Work required »
Please retype the listing below without a single change.

Data for this exercise »
....

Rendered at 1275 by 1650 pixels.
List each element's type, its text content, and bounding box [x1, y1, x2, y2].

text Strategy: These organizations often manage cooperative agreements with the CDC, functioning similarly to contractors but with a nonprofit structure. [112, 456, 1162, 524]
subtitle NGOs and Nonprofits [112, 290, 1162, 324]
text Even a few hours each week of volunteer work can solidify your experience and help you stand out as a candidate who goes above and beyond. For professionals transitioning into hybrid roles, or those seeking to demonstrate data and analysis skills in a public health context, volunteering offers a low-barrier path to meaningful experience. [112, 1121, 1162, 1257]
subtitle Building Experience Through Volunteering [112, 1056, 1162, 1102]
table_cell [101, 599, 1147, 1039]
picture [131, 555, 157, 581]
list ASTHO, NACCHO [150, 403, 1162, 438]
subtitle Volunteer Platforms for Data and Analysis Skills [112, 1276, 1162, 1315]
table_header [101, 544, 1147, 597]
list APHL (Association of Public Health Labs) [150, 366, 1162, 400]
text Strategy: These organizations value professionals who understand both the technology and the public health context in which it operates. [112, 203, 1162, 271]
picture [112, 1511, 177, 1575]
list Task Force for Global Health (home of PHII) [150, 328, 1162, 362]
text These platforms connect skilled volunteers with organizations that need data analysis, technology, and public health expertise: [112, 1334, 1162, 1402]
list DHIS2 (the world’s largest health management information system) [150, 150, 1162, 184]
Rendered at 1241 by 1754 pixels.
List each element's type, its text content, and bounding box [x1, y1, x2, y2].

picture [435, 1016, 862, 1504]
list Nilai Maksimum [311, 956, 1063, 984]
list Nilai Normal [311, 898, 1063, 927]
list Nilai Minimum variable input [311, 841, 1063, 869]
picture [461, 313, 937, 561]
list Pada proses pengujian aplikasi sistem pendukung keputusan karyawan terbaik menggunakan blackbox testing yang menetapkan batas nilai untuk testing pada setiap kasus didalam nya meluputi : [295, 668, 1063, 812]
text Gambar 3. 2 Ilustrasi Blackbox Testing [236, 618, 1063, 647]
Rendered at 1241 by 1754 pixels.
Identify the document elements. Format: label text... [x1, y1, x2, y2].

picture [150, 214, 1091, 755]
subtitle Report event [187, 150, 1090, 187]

....

Expected answer »
Rendered at 1275 by 1650 pixels.
List each element's type, its text content, and bounding box [x1, y1, x2, y2].

text Strategy: These organizations often manage cooperative agreements with the CDC, functioning similarly to contractors but with a nonprofit structure. [112, 456, 1162, 524]
subtitle NGOs and Nonprofits [112, 290, 1162, 324]
text Even a few hours each week of volunteer work can solidify your experience and help you stand out as a candidate who goes above and beyond. For professionals transitioning into hybrid roles, or those seeking to demonstrate data and analysis skills in a public health context, volunteering offers a low-barrier path to meaningful experience. [112, 1121, 1162, 1257]
subtitle Building Experience Through Volunteering [112, 1056, 1162, 1102]
table_cell [101, 599, 1147, 1039]
picture [131, 555, 157, 581]
list ASTHO, NACCHO [150, 403, 1162, 438]
subtitle Volunteer Platforms for Data and Analysis Skills [112, 1276, 1162, 1315]
table_header [101, 544, 1147, 597]
list APHL (Association of Public Health Labs) [150, 366, 1162, 400]
text Strategy: These organizations value professionals who understand both the technology and the public health context in which it operates. [112, 203, 1162, 271]
picture [112, 1511, 177, 1575]
list Task Force for Global Health (home of PHII) [150, 328, 1162, 362]
text These platforms connect skilled volunteers with organizations that need data analysis, technology, and public health expertise: [112, 1334, 1162, 1402]
list DHIS2 (the world’s largest health management information system) [150, 150, 1162, 184]
Rendered at 1241 by 1754 pixels.
List each element's type, its text content, and bounding box [x1, y1, x2, y2].

picture [435, 1016, 862, 1504]
list Nilai Maksimum [311, 956, 1063, 984]
list Nilai Normal [311, 898, 1063, 927]
list Nilai Minimum variable input [311, 841, 1063, 869]
picture [461, 313, 937, 561]
list Pada proses pengujian aplikasi sistem pendukung keputusan karyawan terbaik menggunakan blackbox testing yang menetapkan batas nilai untuk testing pada setiap kasus didalam nya meluputi : [295, 668, 1063, 812]
text Gambar 3. 2 Ilustrasi Blackbox Testing [236, 618, 1063, 647]
Rendered at 1241 by 1754 pixels.
Identify the document elements. Format: label text... [x1, y1, x2, y2].

picture [150, 214, 1091, 755]
subtitle Report event [187, 150, 1090, 187]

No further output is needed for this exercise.